## START Text excerpt
I have been so tired with DH working late this week that I don't feel like cooking much. However I have pulled through. After the Things found there way to dreamland I finished up the last of last week's scallions and some spinach that I never should have bought at the farmer's market last weekend. I fried the scallions in a little oil, added a few ounces of pork sausage and let that fry for a while. Then I added a half a cup of cooked kasha. Although I wasn't sure what kasha was, and after I cooked it I wasn't sure that I liked it, but I was starving. After the kasha I tossed in the spinach and the last of that fat squash my SIL gave us this weekend (The kids ate most of it for din din tonight). This was actually good. Different, but good.

And do you know what I didn't find out until after I ate? Kasha is (are) buckwheat groats.

Tuesday, July 13, 2010

A Great Family Dinner

DH and I were so pleased to host his two sisters and brother in law to our home on Saturday! We haven't had them over since their cutie twins were born last December. We have been busy too, I feel like the better part of this year had just slipped away from us!

It was a great opportunity to make some yummy dishes and use up some CSA veggies in the process. The menu? Crock Pot Brisket simmered with paprika, garlic and a beer, Kohlrabi slaw, Cheese Grits and Barbecue Beans. I gave you the recipe for the beans on yesterday evening, so here is the rest of them:

Kohlrabi Slaw
1 Medium Kohlrabi, purple or green-it doesn't matter
2-3 Carrots
1 head of adolescent Bok Choy (you could use half a small head of cabbage, I had the bok choy so I used it, it was perfectly fine raw)

I grated all the ingredients in the food processor and then mixed them up with the dressing. For the dressing, I just whisk everything together. Best to let it sit for a couple hours before serving.

Asian Slaw Dressing
2 tablespoons mayonnaise
2 tablespoons sour cream
1 squirt of honey or table sugar
1 tablespoon of soy sauce
1 teaspoon sesame oil
Salt and pepper to taste

There is not much that is sustainable, organic or even healthful about these Cheese Grits. But they are good enough that family shows up on time when they know they are being served. I have not found a local or organic source of grits. There is local and organic polenta to be had, but you really need white hominy grits for this, they taste different than yellow corn polenta. I just used Quaker Grits which unfortunately has been enriched.
## END Text excerpt
## START Stored data
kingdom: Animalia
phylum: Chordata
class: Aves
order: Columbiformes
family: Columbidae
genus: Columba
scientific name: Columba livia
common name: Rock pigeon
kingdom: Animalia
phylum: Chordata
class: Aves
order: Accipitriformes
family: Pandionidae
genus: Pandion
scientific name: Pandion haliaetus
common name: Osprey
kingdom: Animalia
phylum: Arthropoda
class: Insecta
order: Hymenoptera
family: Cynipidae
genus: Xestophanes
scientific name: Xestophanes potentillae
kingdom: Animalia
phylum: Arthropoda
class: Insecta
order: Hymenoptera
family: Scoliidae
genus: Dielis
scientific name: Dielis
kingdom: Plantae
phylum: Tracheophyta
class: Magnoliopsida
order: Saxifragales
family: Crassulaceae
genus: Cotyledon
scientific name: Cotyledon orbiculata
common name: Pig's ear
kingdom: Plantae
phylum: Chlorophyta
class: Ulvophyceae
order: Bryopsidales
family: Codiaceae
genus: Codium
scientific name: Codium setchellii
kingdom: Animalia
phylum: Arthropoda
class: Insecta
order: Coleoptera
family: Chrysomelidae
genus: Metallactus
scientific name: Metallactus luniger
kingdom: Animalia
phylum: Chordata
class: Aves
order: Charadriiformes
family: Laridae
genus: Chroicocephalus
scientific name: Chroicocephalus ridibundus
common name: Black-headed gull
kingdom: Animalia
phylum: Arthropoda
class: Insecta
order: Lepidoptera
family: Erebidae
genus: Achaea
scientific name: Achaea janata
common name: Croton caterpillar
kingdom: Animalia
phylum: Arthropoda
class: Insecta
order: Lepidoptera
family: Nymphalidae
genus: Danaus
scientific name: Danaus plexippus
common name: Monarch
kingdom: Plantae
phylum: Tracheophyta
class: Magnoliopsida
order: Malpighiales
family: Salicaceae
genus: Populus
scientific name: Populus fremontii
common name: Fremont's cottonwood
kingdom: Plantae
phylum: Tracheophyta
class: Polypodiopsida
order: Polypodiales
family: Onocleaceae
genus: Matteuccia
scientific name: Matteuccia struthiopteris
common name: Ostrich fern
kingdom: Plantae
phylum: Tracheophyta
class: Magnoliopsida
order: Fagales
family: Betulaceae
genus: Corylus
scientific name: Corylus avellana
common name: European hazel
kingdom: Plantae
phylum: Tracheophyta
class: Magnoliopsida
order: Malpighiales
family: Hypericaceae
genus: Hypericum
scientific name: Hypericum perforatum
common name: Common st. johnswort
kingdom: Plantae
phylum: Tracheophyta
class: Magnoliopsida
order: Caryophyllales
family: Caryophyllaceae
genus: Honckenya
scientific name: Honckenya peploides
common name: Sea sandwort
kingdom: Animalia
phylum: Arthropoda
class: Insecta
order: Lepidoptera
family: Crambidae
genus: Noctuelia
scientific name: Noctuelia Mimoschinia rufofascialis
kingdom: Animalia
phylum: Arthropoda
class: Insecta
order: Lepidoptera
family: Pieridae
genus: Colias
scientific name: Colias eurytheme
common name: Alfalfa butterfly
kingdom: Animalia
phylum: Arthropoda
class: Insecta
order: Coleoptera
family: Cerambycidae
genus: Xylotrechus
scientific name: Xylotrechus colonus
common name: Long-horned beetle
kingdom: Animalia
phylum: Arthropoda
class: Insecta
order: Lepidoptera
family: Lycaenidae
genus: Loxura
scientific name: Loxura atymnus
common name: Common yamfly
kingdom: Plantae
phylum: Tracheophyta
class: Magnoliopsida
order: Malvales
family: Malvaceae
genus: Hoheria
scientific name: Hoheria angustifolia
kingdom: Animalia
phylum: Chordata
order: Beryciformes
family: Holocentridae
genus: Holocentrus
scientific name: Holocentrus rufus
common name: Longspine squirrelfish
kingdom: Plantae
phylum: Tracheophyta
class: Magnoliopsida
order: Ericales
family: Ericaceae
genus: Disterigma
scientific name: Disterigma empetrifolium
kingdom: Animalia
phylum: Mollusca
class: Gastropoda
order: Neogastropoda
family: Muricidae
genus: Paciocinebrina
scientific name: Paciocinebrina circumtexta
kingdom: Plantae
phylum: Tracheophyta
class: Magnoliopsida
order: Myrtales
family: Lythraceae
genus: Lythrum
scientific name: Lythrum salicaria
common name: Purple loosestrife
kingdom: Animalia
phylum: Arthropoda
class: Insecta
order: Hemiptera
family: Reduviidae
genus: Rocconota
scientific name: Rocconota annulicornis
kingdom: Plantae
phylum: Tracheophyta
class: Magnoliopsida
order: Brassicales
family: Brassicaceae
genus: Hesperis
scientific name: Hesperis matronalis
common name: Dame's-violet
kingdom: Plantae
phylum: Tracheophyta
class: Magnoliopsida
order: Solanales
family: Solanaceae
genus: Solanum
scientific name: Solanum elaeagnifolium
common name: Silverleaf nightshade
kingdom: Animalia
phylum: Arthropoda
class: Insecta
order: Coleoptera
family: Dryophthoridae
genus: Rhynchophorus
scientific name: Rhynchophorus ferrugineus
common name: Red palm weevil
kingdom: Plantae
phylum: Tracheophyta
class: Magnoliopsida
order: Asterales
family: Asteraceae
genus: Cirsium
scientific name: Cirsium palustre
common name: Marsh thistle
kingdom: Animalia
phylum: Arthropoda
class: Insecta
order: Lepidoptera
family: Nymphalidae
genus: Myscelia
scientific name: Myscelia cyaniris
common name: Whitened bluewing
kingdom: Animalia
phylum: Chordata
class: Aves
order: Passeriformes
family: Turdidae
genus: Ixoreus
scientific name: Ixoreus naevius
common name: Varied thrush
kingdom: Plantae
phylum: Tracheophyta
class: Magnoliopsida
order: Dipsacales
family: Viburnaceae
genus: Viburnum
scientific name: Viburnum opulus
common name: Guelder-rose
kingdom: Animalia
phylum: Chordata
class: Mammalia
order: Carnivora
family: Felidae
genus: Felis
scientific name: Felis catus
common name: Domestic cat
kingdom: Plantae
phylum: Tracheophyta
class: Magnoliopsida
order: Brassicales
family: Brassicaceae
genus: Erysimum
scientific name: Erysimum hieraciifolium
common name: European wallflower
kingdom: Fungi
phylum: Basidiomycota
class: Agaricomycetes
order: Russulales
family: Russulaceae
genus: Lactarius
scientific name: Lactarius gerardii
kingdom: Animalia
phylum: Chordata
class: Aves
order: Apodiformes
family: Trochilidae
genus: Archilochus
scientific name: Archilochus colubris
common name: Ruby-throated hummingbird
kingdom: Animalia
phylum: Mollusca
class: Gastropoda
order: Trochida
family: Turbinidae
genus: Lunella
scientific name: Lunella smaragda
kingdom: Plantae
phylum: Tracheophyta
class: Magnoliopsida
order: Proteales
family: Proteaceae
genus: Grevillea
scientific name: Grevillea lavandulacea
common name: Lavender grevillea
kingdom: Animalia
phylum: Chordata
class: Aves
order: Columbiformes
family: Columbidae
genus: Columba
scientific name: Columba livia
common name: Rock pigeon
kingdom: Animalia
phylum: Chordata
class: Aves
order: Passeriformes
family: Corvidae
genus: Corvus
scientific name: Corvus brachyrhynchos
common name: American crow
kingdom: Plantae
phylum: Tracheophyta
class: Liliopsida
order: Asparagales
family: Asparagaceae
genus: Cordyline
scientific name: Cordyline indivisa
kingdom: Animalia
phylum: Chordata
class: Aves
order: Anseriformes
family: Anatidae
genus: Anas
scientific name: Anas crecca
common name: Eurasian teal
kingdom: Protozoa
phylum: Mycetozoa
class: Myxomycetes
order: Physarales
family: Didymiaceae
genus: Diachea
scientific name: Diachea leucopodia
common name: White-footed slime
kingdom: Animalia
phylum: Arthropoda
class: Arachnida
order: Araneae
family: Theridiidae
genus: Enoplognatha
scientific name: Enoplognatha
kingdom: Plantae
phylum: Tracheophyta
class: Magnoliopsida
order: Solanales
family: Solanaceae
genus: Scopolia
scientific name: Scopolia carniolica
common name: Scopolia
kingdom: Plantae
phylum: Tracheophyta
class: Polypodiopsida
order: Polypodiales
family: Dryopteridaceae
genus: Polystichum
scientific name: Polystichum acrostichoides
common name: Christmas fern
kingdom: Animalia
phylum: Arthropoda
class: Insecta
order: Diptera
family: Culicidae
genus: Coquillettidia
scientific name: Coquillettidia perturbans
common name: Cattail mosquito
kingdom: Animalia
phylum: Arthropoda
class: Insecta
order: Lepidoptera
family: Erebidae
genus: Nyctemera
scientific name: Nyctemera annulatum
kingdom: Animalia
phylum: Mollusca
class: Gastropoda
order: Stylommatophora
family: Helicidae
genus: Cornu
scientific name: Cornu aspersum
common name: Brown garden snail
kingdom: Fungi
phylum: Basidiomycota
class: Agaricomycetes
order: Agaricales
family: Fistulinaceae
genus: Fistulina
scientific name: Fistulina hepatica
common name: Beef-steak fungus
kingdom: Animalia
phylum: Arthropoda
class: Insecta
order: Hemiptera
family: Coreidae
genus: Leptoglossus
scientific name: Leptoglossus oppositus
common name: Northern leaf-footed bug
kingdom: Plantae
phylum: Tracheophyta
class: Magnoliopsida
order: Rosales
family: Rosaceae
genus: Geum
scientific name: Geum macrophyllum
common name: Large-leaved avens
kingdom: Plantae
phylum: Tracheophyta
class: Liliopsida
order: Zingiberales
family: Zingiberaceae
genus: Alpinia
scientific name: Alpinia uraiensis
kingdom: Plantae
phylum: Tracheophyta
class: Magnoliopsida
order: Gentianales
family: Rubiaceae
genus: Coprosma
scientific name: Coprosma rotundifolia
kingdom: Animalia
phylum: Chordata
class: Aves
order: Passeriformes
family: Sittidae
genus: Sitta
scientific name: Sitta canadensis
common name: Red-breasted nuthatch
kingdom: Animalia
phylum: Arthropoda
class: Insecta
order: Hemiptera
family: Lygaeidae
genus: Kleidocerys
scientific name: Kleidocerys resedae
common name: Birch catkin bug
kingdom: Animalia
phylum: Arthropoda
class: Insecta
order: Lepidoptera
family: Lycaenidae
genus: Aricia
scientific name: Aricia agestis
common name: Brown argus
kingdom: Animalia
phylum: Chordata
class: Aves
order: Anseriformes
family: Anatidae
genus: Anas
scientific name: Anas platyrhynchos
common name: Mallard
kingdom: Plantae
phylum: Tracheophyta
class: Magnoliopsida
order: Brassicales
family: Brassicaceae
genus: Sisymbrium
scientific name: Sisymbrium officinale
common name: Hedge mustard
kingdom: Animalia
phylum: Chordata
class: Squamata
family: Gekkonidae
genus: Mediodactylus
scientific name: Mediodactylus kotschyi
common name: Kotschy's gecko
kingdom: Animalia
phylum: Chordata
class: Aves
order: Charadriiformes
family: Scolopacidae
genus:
## END Stored data
◆ **What you will do**
[1] Which ingredients does the Asian Slaw Dressing recipe in the cooking blog excerpt call for?
[2] Could you extend the cooking blog excerpt past its final sentence about the Quaker Grits?

◆ **Results by task**
[1]
- 2 tablespoons mayonnaise
- 2 tablespoons sour cream
- 1 squirt of honey or table sugar
- 1 tablespoon of soy sauce
- 1 teaspoon sesame oil
- Salt and pepper to taste

[2]
Cheese Grits
1 cup White Hominy Grits
4 cups Water
1/3 cup of heavy cream (or half and half or milk) About 5-6 ounces of cheese, cheddar, or Parmesan work well, I like a salty cheese Dash of Granulated Garlic

Boil the water on a high flame. When water is at a rolling boil, sprinkle the grits in. Let them cook until the are soft, maybe 10-15 minutes. Add the cream and then the cheese. You can shred the cheese, but I am lazy so I usually just chop it. Add the garlic powder. Stir often, and when the cheese has melted you are all done. Be prepared to make these again.

I would also supply the Brisket recipe, but I just took a 4 pounder and slow cooked it in the Crock Pot for 6-8 hours. I like to let it braise in beer. It is right good. It falls apart for sandwiches but is nice in slices too.

This dinner was a huge success!!

Monday, July 12, 2010

Bacon with No Nitrates?

On Saturday in preparation for our family coming over for dinner, Thing 1 and I went to the farmer's market and the grocery store just the two of us.

I hadn't had a chance to make a list and fortunately that ended up meaning that we bought less than we needed rather than way more! But I was disorganized, right smack dab in the middle of a week during which I have been particularly disorganized. It seems my head is always in the clouds. I was so forgetful that I kept backtracking to go back and get things I had forgotten. Anyone who has ever been to the Fairway in Harlem knows that the aisles are narrow and stuff is just packed in wherever they can fit it. A shopper going back and thwarting the normal customer traffic flow is often given dirty looks.

After finishing my shopping I realized that I had forgotten to buy bacon. I don't keep bacon in the house so this was a pretty big deal, and I don't often look at the display of bacon and say 'there's my preferred brand'. But I wanted to make barbecue beans so I moved against the traffic flow one last time and went back to the cold room.

Fairway in Harlem has an enormous room that is entirely refrigerated. And that is where they keep the meat counter, the racks of milk, aisle after aisle of meat, eggs, juice, yogurt and a fish counter among other things. Bacon is of course in there.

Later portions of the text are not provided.